= Varattar River (Pamba) =

River in India

Varattar is a branch of the Pamba River, the third longest river in the South Indian state of Kerala.It is a 9.5 km long water channel that in the past connected and linked the Pampa to the Manimala River. It flows through the outskirts of Chengannur, Pathanamthitta and Alappuzha. Its a perennial freshwater source linking two rivers in Alappuzha and Pathanamthitta districts. But greatly diminished instream flow due to encroachments, sand mining and weed growth have severely affected the size and strength of Varattar and it became a river with no water.

==Rejuvenation projects==
The legislative Committee for Environment inspected the Varattar river bed in 2002 to assess the encroachments and observed that almost two-thirds of the Varattar was encroached by locals for cultivating rice, vegetables, tapioca and fodder grass. In 2014 River rejuvenation project was carried out to revive the river. Land encroachments and sand sedimentations were removed and the flow of water was restored. A second phase of this project was carried out in 2017. 12 acres of encroachments from a 4 km stretch of the river were evicted. Man-made structures constructed along the river were removed through mutual consultations. The ‘Varatte aar’ (‘let the river come’ in Malayalam) campaign was a unique experiment in water conservation and environment management efforts.
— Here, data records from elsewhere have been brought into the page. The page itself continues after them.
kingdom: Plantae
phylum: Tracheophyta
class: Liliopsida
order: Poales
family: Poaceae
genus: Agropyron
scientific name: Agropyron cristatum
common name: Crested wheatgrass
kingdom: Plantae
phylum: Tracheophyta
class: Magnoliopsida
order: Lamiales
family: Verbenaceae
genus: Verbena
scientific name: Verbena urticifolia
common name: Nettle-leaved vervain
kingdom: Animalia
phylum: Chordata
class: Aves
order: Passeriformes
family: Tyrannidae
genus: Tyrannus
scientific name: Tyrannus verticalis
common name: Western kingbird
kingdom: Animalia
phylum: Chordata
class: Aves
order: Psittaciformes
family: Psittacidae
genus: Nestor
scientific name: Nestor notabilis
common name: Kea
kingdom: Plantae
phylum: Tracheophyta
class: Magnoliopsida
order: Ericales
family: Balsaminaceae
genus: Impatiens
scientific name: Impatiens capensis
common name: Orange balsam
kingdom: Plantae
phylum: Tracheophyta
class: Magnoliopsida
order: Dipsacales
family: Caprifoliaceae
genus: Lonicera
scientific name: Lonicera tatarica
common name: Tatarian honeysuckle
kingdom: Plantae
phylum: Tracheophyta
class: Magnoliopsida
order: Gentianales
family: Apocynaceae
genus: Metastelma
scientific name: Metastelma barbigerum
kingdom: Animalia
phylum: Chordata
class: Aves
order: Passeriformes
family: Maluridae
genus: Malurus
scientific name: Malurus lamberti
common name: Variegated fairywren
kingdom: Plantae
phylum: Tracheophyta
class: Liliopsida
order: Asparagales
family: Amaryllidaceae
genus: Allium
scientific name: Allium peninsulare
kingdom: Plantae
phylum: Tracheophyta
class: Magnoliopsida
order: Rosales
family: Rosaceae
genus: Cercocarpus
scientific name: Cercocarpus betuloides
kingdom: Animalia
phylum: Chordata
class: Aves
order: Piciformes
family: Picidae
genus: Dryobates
Varattar has regained its lost glory after the rejuvenation works and because of which water flowing from Koyipram Varalthodu, Poovannappuzhathodu, Poongayilthodu, and Chennathu Puthenthodu through Idanaadu reached Aadipamba, near Panchavadi.

==Benefits of the river==

The major direct benefits of Varattar are water for Household Use, fertile soil on the banks of the Varattar, means of transporting goods and passengers, irrigating agricultural lands in the two panchayats. The Varattar was a major corridor for transportation of snake boats which came from far to participate in the Aranmula Snake boat race.